“Now you’re the one who doesn’t realize the problem,” the mechanic replied. “We were using heating coils, thermometers, pressure gauges, and photocells for the other stuff. Those come ready made. All I did was hook them up to a regular achronic transmitter — we couldn’t use ordinary radio because the waves would have taken ten or twelve minutes for the round trip. I didn’t make anything — just strung wires.”

“I suppose you’re right,” Ken admitted. “In that case, we may as well go back to the station and lay plans for sealing off that last cavern.” He kept a sharp look on his two companions as he said this, and succeeded in catching the glance Feth sent at the clock before his reply. It almost pleased him.

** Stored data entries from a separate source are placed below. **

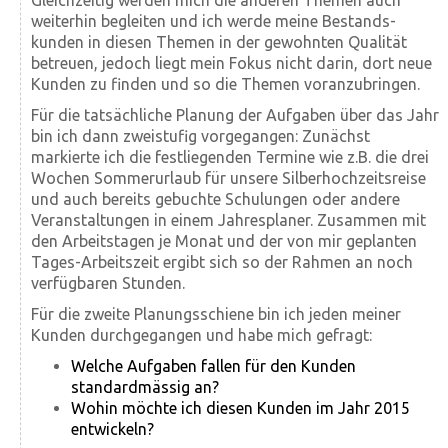
Gleichzeitig werden mich die anderen Themen auch
weiterhin begleiten und ich werde meine Bestands­
kunden in diesen Themen in der gewohnten Qualität
betreuen, jedoch liegt mein Fokus nicht darin, dort neue
Kunden zu finden und so die Themen voranzubringen.
Für die tatsächliche Planung der Aufgaben über das Jahr
bin ich dann zweistufig vorgegangen: Zunächst
markierte ich die festliegenden Termine wie z.B. die drei
Wochen Sommerurlaub für unsere Silberhochzeitsreise
und auch bereits gebuchte Schulungen oder andere
Veranstaltungen in einem Jahresplaner. Zusammen mit
den Arbeitstagen je Monat und der von mir geplanten
Tages-Arbeitszeit ergibt sich so der Rahmen an noch
verfügbaren Stunden.
Für die zweite Planungsschiene bin ich jeden meiner
Kunden durchgegangen und habe mich gefragt:
Welche Aufgaben fallen für den Kunden
standardmässig an?
Wohin möchte ich diesen Kunden im Jahr 2015
entwickeln?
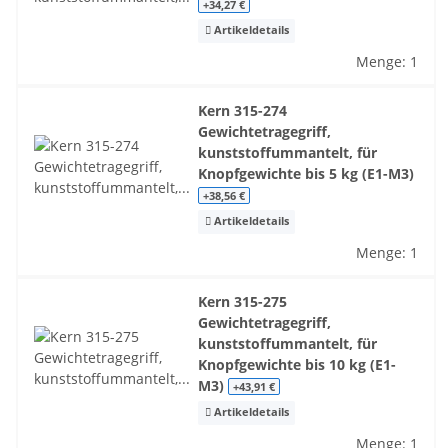
+34,27 €
Artikeldetails
Menge: 1
Kern 315-274
Gewichtetragegriff,
kunststoffummantelt, für
Knopfgewichte bis 5 kg (E1-M3)
+38,56 €
Artikeldetails
Menge: 1
Kern 315-275
Gewichtetragegriff,
kunststoffummantelt, für
Knopfgewichte bis 10 kg (E1-
M3)
+43,91 €
Artikeldetails
Menge: 1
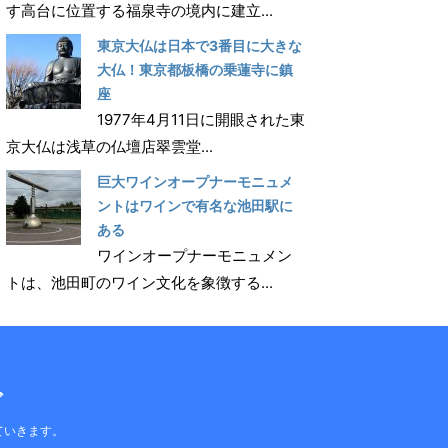
す高台に位置する福泉寺の境内に建立...
東京大仏は日本で3番目に大きな
大仏！東京都板橋の乗蓮寺に鎮
座
1977年4月11日に開眼された東
京大仏は浅草の仏壇店翠雲堂...
巨大ワインオープナーモニュメ
ントはワインで有名な池田駅に
ある
ワインオープナーモニュメン
トは、池田町のワイン文化を象徴する...
グ
ていきます。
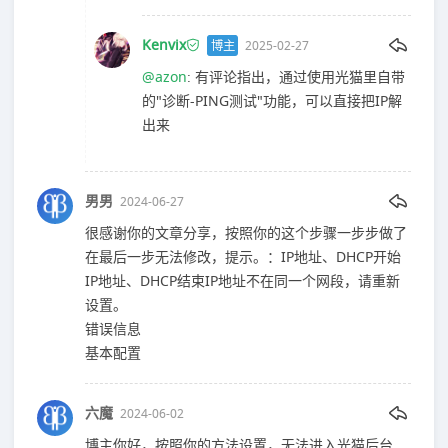
Kenvix
博主
2025-02-27
@azon
: 有评论指出，通过使用光猫里自带
的"诊断-PING测试"功能，可以直接把IP解
出来
男男
2024-06-27
很感谢你的文章分享，按照你的这个步骤一步步做了
在最后一步无法修改，提示。：IP地址、DHCP开始
IP地址、DHCP结束IP地址不在同一个网段，请重新
设置。
错误信息
基本配置
六魔
2024-06-02
博主你好，按照你的方法设置，无法进入光猫后台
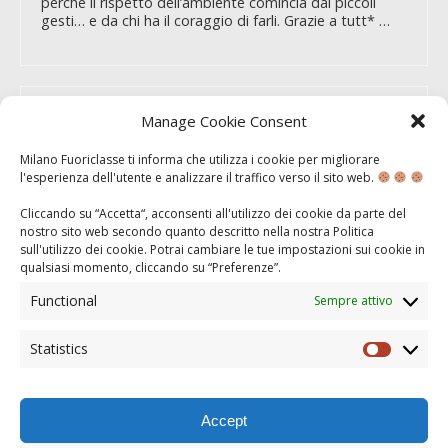
perché il rispetto dell’ambiente comincia dai piccoli
gesti… e da chi ha il coraggio di farli. Grazie a tutt* …
NOWALLS: ABBATTERE I
Manage Cookie Consent
PREGIUDIZI PER
Milano Fuoriclasse ti informa che utilizza i cookie per migliorare
COSTRUIRE INCLUSIONE
l'esperienza dell'utente e analizzare il traffico verso il sito web.
Cliccando su “Accetta“, acconsenti all'utilizzo dei cookie da parte del
nostro sito web secondo quanto descritto nella nostra
Politica
AGO 22, 2025
sull'utilizzo dei cookie
. Potrai cambiare le tue impostazioni sui cookie in
qualsiasi momento, cliccando su “
Preferenze
”.
NoWalls è molto più di un nome: è un invito a superare
barriere, pregiudizi e confini mentali.Quest’anno, con
Functional
Sempre attivo
questa attività abbiamo riflettuto insieme
sull’immigrazione, sull’incontro tra culture e sul valore
dell’inclusione.Grazie a chi ha partecipato, condiviso
Statistics
Statisti
storie e ascoltato con cuore aperto.
Accept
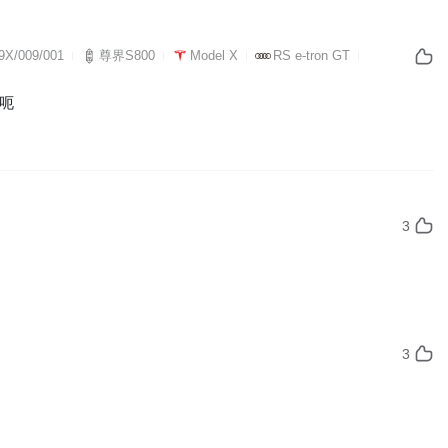
X/009/001
尊界S800
Model X
RS e-tron GT
呃
3
3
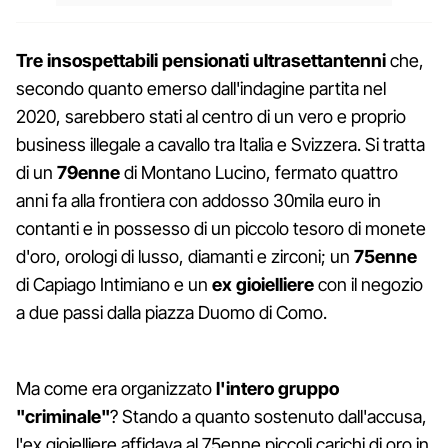
Tre insospettabili pensionati ultrasettantenni
che,
secondo quanto emerso dall'indagine partita nel
2020, sarebbero stati al centro di un vero e proprio
business illegale a cavallo tra Italia e Svizzera. Si tratta
di un
79enne
di Montano Lucino, fermato quattro
anni fa alla frontiera con addosso 30mila euro in
contanti e in possesso di un piccolo tesoro di monete
d'oro, orologi di lusso, diamanti e zirconi; un
75enne
di Capiago Intimiano e un
ex gioielliere
con il negozio
a due passi dalla piazza Duomo di Como.
Ma come era organizzato
l'intero gruppo
"criminale"
? Stando a quanto sostenuto dall'accusa,
l'ex gioielliere affidava al 75enne piccoli carichi di oro in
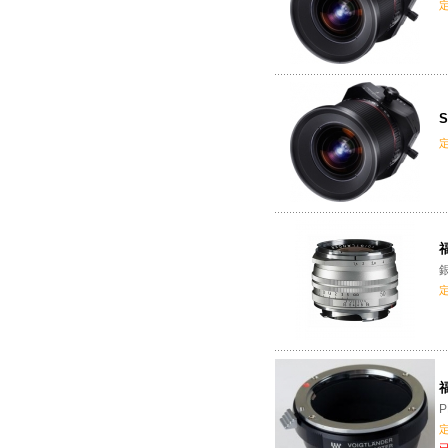
S
福
福
P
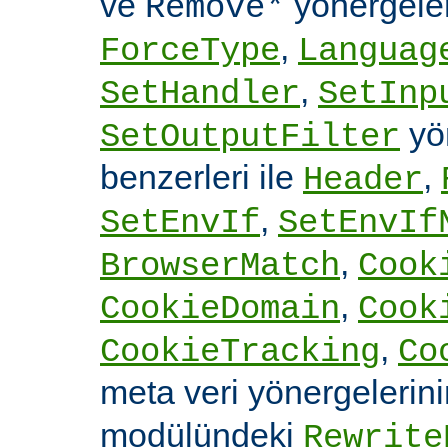
ve
yönergele
Remove*
,
ForceType
Languag
,
SetHandler
SetInp
yön
SetOutputFilter
benzerleri ile
,
Header
,
SetEnvIf
SetEnvIf
,
BrowserMatch
Cook
,
CookieDomain
Cook
,
CookieTracking
Co
meta veri yönergelerin
modülündeki
Rewrite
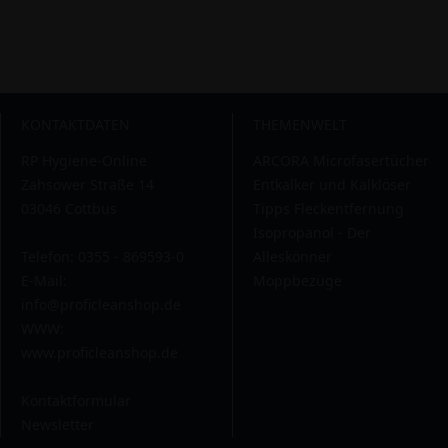
KONTAKTDATEN
THEMENWELT
RP Hygiene-Online
ARCORA Microfasertücher
Zahsower Straße 14
Entkalker und Kalklöser
03046 Cottbus
Tipps Fleckentfernung
Isopropanol - Der
Telefon: 0355 - 869593-0
Alleskönner
E-Mail:
Moppbezüge
info@proficleanshop.de
WWW:
www.proficleanshop.de
Kontaktformular
Newsletter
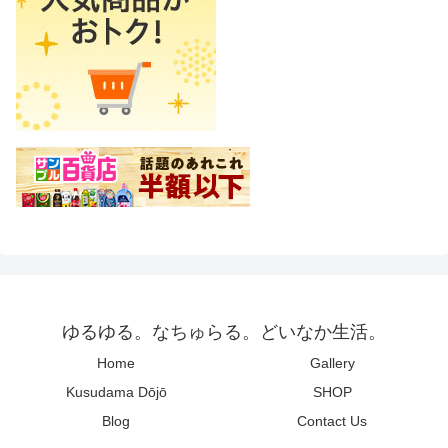
ゆるゆる。なちゅらる。どいなか生活。
Home
Gallery
Kusudama Dōjō
SHOP
Blog
Contact Us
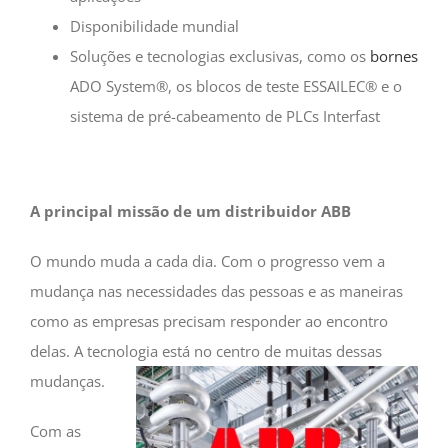
Disponibilidade mundial
Soluções e tecnologias exclusivas, como os
bornes
ADO System®, os blocos de teste ESSAILEC® e o
sistema de pré-cabeamento de PLCs Interfast
A principal missão de um distribuidor ABB
O mundo muda a cada dia. Com o progresso vem a
mudança nas necessidades das pessoas e as maneiras
como as empresas precisam responder ao encontro
delas. A tecnologia está no centro de muitas dessas
mudanças.
Com as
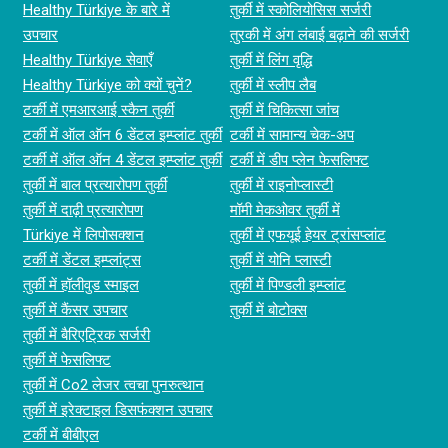
Healthy Türkiye के बारे में
तुर्की में स्कोलियोसिस सर्जरी
उपचार
तुरकी में अंग लंबाई बढ़ाने की सर्जरी
Healthy Türkiye सेवाएँ
तुर्की में लिंग वृद्धि
Healthy Türkiye को क्यों चुनें?
तुर्की में स्लीप लैब
टर्की में एमआरआई स्कैन तुर्की
तुर्की में चिकित्सा जांच
टर्की में ऑल ऑन 6 डेंटल इम्प्लांट तुर्की
टर्की में सामान्य चेक-अप
टर्की में ऑल ऑन 4 डेंटल इम्प्लांट तुर्की
टर्की में डीप प्लेन फेसलिफ्ट
तुर्की में बाल प्रत्यारोपण तुर्की
तुर्की में राइनोप्लास्टी
तुर्की में दाढ़ी प्रत्यारोपण
मॉमी मेकओवर तुर्की में
Türkiye में लिपोसक्शन
तुर्की में एफयूई हेयर ट्रांसप्लांट
टर्की में डेंटल इम्प्लांट्स
तुर्की में योनि प्लास्टी
तुर्की में हॉलीवुड स्माइल
तुर्की में पिण्डली इम्प्लांट
तुर्की में कैंसर उपचार
तुर्की में बोटोक्स
तुर्की में बैरिएट्रिक सर्जरी
तुर्की में फेसलिफ्ट
तुर्की में Co2 लेजर त्वचा पुनरुत्थान
तुर्की में इरेक्टाइल डिसफंक्शन उपचार
टर्की में बीबीएल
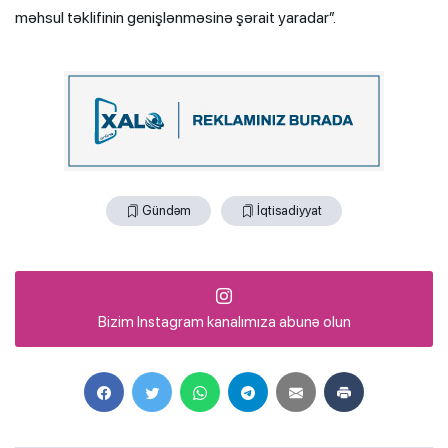
məhsul təklifinin genişlənməsinə şərait yaradar”.
Gündəm
İqtisadiyyat
Bizim Instagram kanalımıza abunə olun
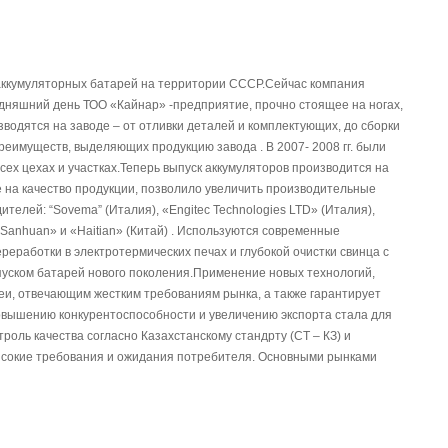
 аккумуляторных батарей на территории СССР.Сейчас компания
дняшний день ТОО «Кайнар» -предприятие, прочно стоящее на ногах,
водятся на заводе – от отливки деталей и комплектующих, до сборки
преимуществ, выделяющих продукцию завода . В 2007- 2008 гг. были
х цехах и участках.Теперь выпуск аккумуляторов производится на
 на качество продукции, позволило увеличить производительные
елей: “Sovema” (Италия), «Engitec Technologies LTD» (Италия),
«Sanhuan» и «Haitian» (Китай) . Используются современные
реработки в электротермических печах и глубокой очистки свинца с
ыпуском батарей нового поколения.Применение новых технологий,
и, отвечающим жестким требованиям рынка, а также гарантирует
овышению конкурентоспособности и увеличению экспорта стала для
ль качества согласно Казахстанскому стандрту (СТ – КЗ) и
высокие требования и ожидания потребителя. Основными рынками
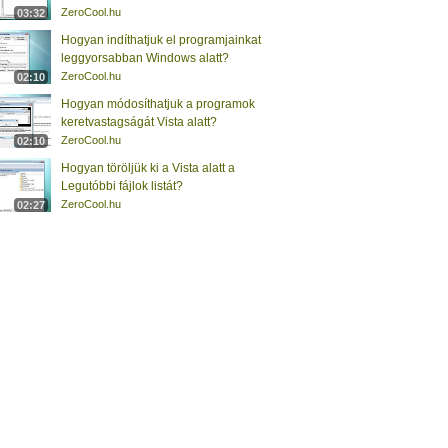
ZeroCool.hu
03:32
Hogyan indíthatjuk el programjainkat
leggyorsabban Windows alatt?
ZeroCool.hu
02:10
Hogyan módosíthatjuk a programok
keretvastagságát Vista alatt?
ZeroCool.hu
02:10
Hogyan töröljük ki a Vista alatt a
Legutóbbi fájlok listát?
ZeroCool.hu
02:27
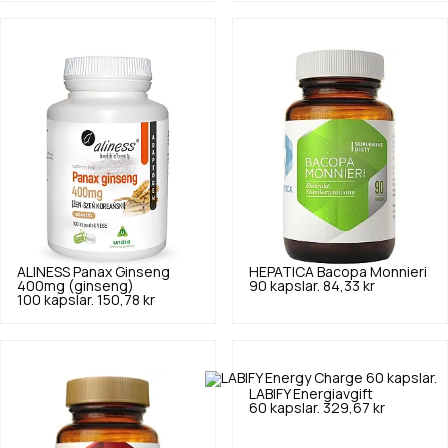
ALINESS
Panax Ginseng
HEPATICA
Bacopa Monnieri
400mg (ginseng)
90 kapslar.
84,33 kr
100 kapslar.
150,78 kr
LABIFY
Energiavgift
60 kapslar.
329,67 kr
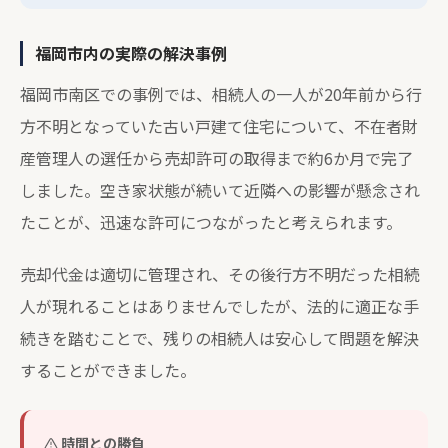
福岡市内の実際の解決事例
福岡市南区での事例では、相続人の一人が20年前から行
方不明となっていた古い戸建て住宅について、不在者財
産管理人の選任から売却許可の取得まで約6か月で完了
しました。空き家状態が続いて近隣への影響が懸念され
たことが、迅速な許可につながったと考えられます。
売却代金は適切に管理され、その後行方不明だった相続
人が現れることはありませんでしたが、法的に適正な手
続きを踏むことで、残りの相続人は安心して問題を解決
することができました。
時間との勝負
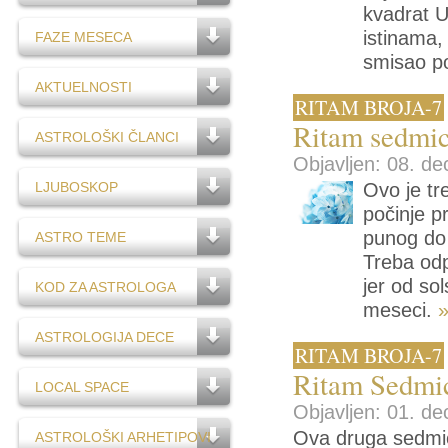
kvadrat U
istinama, 
FAZE MESECA
smisao p
AKTUELNOSTI
RITAM BROJA-7
Ritam sedmic
ASTROLOŠKI ČLANCI
Objavljen: 08. de
LJUBOSKOP
Ovo je tr
počinje p
punog do 
ASTRO TEME
Treba odp
jer od sol
KOD ZA ASTROLOGA
meseci.
»
ASTROLOGIJA DECE
RITAM BROJA-7
Ritam Sedmic
LOCAL SPACE
Objavljen: 01. de
Ova druga sedmica
ASTROLOŠKI ARHETIPOVI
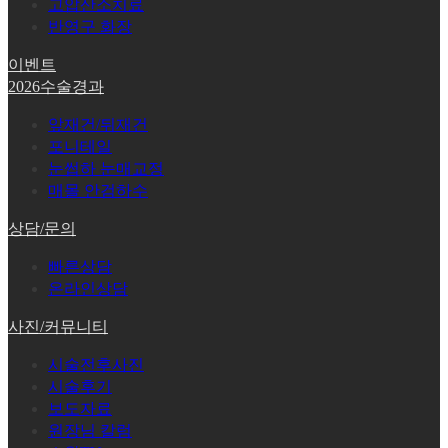
고압산소치료
반영구 화장
이벤트
2026수술경과
앞재건/뒤재건
포니테일
눈썹하 눈매교정
매몰 안검하수
상담/문의
빠른상담
온라인상담
사진/커뮤니티
시술전후사진
시술후기
보도자료
원장님 칼럼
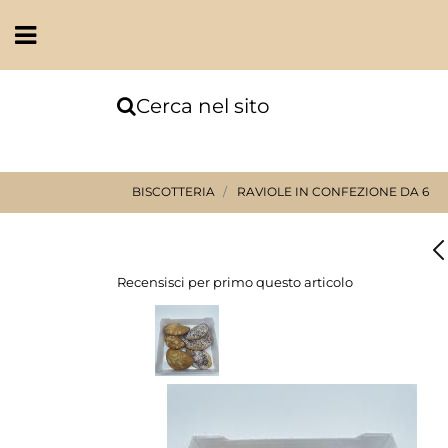
Open
Cerca nel sito
BISCOTTERIA
RAVIOLE IN CONFEZIONE DA 6
Recensisci per primo questo articolo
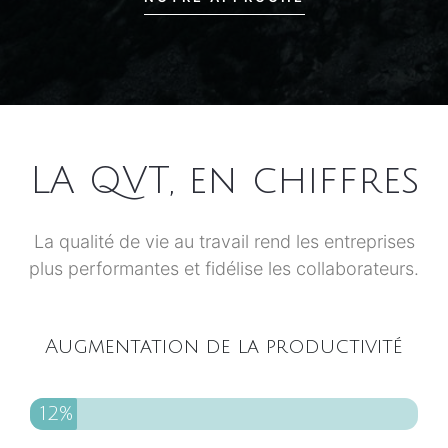
LA QVT
, en chiffres
La qualité de vie au travail rend les entreprises
plus performantes et fidélise les collaborateurs.
Augmentation de la productivité
12%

“Hadn’t we better get some photographs and measurements of the cave first?” Ordon Lee cut in. “We’ll need them for estimates on how much gas and soil will be needed, regardless of how it’s to be obtained.” Ken made no objection to this; there was no point in raising active suspicion, and he had substantiated his own idea. He was being kept away from the station intentionally. He helped with the photography, and subsequently with the direct measurement of the cave. He had some trouble refraining from laughter; affairs were so managed that the party had returned to the ship and doffed space suits each time before the next activity was proposed. It was very efficient, from one point of view. Just to keep his end up, he proposed a rest before returning to the base, and was enthusiastically seconded by the others. Then he decided to compute the volume of the cave from their measurements, and contrived to spend a good deal of time at that — legitimately, as the cave was far from being a perfect sphere. Then he suggested getting some samples of local rock to permit an estimate of digging difficulties, and bit back a grin when Feth suggested rather impatiently that that could wait. Apparently he had outdone the precious pair at their own game — though why Feth should care whether or not they stayed longer than necessary was hard to see.

“It’s going to take quite a lot of gas,” he said as the Karella lunged into the black sky. “There’s about two million cubic feet of volume there, and even the lower pressure we need won’t help much. I’d like to find out if we can get oxygen from those rocks; we should have picked up a few samples, as I suggested. We’re going to have to look over the upper area for small cracks, too— we have no idea how airtight the darn thing is. I wish we could — say, Feth, aren’t there a lot of radar units of one sort or another around here?”

“Yes, of course. What do you want them for? Their beams won’t penetrate rock.”

“I know. But can’t the pulse-interval on at least some of them be altered?”

“Of course. You’d have to use a different set every time your range scale changed, otherwise. So what?”

“Why couldn’t we — or you, anyway — set one up with the impulse actuating a sounder of some sort which could be put in contact with the rock, and time that return-echo picked up by a contact-mike? I know the impulse rate would be slower, but we could calibrate it easily enough.”

“One trouble might be that radar units are usually not very portable. Certainly none of the warning devices in this ship are.”

“Well, dismantle a torpedo, then. They have radar altimeters, and there are certainly enough of them so one can be spared. We could have called base and had them send one out to us — I bet it would have taken you only a few hours. Let’s do that anyway — we’re still a lot closer to the caves than to the base.”